Given the broad list of activities within the classification, Budlender (2013) suggests that the 889 code is not a good proxy for TES workers. According to her analysis for 2012, 44 per cent of the workers recorded in this industry are likely to be security guards and 15 per cent are likely to be cleaners in offices, hotels, and the like. These workers are outsourced, not temporary agency workers. Of the rest, the bulk are likely to be employed internally by the company (rather than the TES firm). Budlender (2013) further noted that while over 93 per cent of the workers falling under this code are employees, 59 per cent of the employees are recorded as having permanent contracts, 22 per cent have contracts of limited duration, and 19 per cent have contracts of unspecified duration. Budlender (2013: 3) writes that ‘while there is widespread agreement that a large number of workers are employed by temporary employment agencies in South Africa, and that the number has grown over time, there is similarly widespread agreement that the available numbers are estimates based on various assumptions rather than more reliable “counts” of the phenomenon’.
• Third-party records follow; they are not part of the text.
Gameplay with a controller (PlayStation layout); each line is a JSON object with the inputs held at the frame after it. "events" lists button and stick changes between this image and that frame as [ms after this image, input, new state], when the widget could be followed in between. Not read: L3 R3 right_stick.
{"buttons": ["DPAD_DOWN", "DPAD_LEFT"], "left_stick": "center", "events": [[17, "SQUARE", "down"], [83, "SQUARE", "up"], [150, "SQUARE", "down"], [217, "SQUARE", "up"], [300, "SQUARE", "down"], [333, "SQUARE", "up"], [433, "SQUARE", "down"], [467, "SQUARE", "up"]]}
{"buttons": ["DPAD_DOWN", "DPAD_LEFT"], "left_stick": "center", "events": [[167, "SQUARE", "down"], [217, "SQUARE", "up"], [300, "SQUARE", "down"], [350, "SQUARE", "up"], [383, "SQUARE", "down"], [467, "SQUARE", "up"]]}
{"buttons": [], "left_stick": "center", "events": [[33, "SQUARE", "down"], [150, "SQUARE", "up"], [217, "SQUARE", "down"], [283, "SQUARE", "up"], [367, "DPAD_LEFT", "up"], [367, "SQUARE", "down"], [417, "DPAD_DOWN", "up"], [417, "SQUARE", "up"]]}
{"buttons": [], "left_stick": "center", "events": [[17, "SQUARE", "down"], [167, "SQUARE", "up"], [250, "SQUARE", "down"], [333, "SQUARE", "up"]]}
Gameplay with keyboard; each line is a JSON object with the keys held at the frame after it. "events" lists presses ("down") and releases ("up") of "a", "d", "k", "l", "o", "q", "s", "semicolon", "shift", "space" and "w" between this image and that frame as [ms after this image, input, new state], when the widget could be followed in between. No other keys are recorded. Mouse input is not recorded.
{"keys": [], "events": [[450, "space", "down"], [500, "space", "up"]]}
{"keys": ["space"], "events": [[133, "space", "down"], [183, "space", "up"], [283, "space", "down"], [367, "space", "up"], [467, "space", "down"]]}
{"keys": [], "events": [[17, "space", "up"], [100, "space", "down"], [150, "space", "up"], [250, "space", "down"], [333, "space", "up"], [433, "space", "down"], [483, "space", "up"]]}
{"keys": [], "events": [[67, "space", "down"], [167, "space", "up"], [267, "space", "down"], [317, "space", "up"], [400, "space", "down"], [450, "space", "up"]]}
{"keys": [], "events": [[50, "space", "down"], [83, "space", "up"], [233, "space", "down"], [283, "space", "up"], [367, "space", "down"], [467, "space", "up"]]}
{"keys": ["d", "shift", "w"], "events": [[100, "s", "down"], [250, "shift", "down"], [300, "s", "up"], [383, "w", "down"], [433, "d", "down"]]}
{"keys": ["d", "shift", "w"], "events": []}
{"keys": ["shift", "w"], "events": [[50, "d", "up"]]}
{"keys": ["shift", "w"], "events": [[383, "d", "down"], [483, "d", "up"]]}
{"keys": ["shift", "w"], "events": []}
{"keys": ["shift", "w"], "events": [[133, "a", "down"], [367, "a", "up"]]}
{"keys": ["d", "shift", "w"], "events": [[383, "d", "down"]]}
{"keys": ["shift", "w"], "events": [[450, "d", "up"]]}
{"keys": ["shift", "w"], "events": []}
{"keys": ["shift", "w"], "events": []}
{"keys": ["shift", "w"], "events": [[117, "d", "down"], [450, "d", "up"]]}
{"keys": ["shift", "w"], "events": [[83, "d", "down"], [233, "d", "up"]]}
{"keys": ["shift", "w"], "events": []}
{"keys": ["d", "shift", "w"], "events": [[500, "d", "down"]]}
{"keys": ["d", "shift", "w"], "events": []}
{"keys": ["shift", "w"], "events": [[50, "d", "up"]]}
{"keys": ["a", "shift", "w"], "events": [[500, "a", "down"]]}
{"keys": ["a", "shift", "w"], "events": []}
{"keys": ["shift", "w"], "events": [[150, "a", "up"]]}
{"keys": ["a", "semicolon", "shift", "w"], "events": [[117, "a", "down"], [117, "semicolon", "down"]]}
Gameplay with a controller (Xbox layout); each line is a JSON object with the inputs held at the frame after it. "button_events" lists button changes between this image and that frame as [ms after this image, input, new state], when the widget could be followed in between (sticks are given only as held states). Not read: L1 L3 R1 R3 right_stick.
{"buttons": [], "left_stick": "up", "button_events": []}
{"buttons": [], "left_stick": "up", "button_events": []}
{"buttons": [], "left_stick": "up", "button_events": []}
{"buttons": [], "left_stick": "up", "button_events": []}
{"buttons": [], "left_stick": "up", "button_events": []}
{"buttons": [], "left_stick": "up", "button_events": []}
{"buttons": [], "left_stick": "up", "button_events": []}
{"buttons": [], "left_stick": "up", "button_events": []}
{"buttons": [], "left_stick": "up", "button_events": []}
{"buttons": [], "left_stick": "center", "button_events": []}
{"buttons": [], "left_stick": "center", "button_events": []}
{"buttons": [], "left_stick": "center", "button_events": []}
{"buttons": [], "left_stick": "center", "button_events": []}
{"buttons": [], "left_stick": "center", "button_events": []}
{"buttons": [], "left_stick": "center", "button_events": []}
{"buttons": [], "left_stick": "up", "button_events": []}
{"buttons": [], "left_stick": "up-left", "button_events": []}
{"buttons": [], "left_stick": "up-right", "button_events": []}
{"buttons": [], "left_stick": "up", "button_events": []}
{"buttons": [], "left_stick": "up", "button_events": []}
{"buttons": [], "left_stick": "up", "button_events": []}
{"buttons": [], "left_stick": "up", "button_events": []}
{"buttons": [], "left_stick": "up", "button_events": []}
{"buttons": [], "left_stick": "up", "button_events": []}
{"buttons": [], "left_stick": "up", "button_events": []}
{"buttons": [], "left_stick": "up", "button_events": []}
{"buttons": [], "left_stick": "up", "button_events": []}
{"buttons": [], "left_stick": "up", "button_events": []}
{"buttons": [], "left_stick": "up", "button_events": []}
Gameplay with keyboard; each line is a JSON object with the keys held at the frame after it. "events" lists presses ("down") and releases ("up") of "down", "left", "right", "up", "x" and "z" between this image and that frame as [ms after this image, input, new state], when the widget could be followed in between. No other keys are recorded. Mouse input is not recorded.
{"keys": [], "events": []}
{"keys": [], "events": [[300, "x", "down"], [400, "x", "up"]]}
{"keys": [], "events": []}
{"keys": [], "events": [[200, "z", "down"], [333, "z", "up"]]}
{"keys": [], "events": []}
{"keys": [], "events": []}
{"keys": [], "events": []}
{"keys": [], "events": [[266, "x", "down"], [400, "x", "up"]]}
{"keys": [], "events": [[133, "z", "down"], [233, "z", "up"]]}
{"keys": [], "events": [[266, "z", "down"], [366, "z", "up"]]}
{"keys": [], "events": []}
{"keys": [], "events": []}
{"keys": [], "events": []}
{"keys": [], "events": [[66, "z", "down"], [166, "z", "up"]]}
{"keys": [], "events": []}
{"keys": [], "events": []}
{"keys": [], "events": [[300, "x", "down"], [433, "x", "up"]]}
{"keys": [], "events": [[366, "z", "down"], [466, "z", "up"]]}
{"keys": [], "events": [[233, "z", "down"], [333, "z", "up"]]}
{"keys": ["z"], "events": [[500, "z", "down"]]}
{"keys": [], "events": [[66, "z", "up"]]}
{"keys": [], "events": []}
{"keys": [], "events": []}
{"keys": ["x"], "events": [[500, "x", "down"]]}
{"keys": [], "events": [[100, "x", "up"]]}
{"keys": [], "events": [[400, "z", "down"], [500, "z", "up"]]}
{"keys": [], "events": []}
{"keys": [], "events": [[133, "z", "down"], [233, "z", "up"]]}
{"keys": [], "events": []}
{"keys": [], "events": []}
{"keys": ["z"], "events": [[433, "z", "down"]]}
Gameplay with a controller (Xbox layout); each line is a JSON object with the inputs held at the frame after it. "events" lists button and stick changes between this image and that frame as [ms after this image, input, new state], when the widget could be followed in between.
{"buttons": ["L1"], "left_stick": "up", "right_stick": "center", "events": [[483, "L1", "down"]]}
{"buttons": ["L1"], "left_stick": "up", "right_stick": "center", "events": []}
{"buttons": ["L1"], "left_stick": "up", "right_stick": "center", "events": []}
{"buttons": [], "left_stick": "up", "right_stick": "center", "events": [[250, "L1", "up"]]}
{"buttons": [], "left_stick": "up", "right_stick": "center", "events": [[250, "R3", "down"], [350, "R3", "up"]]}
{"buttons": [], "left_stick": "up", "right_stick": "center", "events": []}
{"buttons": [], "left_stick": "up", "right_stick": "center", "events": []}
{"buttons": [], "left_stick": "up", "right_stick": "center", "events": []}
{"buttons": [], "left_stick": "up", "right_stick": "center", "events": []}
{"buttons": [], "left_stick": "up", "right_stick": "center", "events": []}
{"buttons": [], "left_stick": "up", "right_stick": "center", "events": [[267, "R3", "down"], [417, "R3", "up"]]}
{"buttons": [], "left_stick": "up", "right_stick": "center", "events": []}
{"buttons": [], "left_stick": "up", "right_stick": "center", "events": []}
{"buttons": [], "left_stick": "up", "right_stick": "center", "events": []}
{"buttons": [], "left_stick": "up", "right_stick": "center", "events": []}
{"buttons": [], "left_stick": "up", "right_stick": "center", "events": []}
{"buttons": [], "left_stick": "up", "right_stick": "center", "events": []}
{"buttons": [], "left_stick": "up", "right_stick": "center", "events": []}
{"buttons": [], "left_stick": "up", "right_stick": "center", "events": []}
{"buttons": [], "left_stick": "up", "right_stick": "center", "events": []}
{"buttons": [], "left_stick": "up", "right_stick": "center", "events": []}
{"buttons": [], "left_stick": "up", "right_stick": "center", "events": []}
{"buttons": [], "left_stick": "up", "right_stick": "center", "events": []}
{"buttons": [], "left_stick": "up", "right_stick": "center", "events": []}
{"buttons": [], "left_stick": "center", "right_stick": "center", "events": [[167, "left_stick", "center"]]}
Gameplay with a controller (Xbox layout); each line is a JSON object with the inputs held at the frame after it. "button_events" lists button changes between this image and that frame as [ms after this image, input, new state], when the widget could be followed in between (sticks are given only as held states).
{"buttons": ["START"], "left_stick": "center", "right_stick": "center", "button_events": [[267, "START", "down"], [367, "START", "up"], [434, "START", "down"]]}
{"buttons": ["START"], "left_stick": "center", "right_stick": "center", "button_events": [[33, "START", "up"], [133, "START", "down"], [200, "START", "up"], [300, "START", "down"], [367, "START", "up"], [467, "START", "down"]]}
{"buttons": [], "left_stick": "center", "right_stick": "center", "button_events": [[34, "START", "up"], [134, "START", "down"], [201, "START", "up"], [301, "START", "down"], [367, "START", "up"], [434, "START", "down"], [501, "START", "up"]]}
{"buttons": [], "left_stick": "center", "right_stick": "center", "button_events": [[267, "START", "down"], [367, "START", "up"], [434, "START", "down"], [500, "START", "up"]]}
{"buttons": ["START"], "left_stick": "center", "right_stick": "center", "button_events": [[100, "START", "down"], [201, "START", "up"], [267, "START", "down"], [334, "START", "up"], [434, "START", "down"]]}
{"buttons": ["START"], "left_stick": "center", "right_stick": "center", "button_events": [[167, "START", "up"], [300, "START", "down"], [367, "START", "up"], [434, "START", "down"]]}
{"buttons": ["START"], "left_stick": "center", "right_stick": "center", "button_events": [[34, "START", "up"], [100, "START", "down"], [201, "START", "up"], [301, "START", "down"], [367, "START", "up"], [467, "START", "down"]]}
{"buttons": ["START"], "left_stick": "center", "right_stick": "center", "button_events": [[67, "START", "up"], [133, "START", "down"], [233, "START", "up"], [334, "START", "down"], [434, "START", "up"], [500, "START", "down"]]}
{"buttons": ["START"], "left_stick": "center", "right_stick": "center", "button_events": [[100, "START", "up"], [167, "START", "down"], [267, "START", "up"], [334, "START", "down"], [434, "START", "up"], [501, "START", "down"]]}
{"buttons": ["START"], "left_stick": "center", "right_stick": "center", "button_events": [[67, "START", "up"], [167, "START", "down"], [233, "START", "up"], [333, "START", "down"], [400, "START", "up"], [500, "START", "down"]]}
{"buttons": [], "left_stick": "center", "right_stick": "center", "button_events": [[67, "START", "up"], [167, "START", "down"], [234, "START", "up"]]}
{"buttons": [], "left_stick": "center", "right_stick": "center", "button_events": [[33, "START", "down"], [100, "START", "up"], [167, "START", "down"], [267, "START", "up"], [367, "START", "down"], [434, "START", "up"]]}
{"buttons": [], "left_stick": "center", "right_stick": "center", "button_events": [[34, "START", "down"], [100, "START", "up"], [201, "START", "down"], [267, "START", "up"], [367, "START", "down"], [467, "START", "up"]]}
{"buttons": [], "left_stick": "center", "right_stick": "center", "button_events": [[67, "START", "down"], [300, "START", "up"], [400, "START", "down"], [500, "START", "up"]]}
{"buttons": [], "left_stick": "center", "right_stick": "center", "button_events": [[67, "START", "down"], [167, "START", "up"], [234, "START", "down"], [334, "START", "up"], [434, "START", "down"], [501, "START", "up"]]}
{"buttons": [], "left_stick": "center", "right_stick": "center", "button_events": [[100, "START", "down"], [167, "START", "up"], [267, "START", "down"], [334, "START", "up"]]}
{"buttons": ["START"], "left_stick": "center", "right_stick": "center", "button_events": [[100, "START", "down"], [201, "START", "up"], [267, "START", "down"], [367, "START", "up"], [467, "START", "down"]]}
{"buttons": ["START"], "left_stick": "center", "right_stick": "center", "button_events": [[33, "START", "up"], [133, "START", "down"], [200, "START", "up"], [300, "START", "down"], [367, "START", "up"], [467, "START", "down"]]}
In 2015, South Africa Revenue Services (SARS) and the National Treasury (NT) made company and employee income tax administrative data available for research purposes. It is the first South African data set from the last decade that explicitly captures which firms are labour brokers and also contains individual employee wages. This paper makes use of the administrative panel data for the years 2011 to 2015 to explore whether there is a wage penalty for employees in the labour broker sector, examining both the base wage (the salary less contributions to medical aid, unemployment insurance, pension, etc.) and the total income received from a company. Although the data do not contain many demographic or job characteristics, the panel nature of the data allows us to control for time and individual fixed effects. In other words, we can examine variation in wages for employees who switched between TES and non-TES jobs over the period of the panel. In addition, we examine the temporary employee wage differentials before and after the temporary employment spell. The reason for this is that temporary workers often accept such jobs due to factory closure or after being laid off, and thus wage differentials may reflect the circumstances in which they accept the job rather than the job itself (Segal and Sullivan 1998). Providing empirical evidence on the earnings differential between labour broker workers and other workers in South Africa is an important first step to help inform debates on the role of this sector in the South African labour market.
The rest of the paper is structured as follows. Section 2 describes the data and definitions used in the analysis. Section 3 presents the descriptive analysis. Section 4 explains the methodology. Section 5 presents the econometric analysis and Section 6 concludes.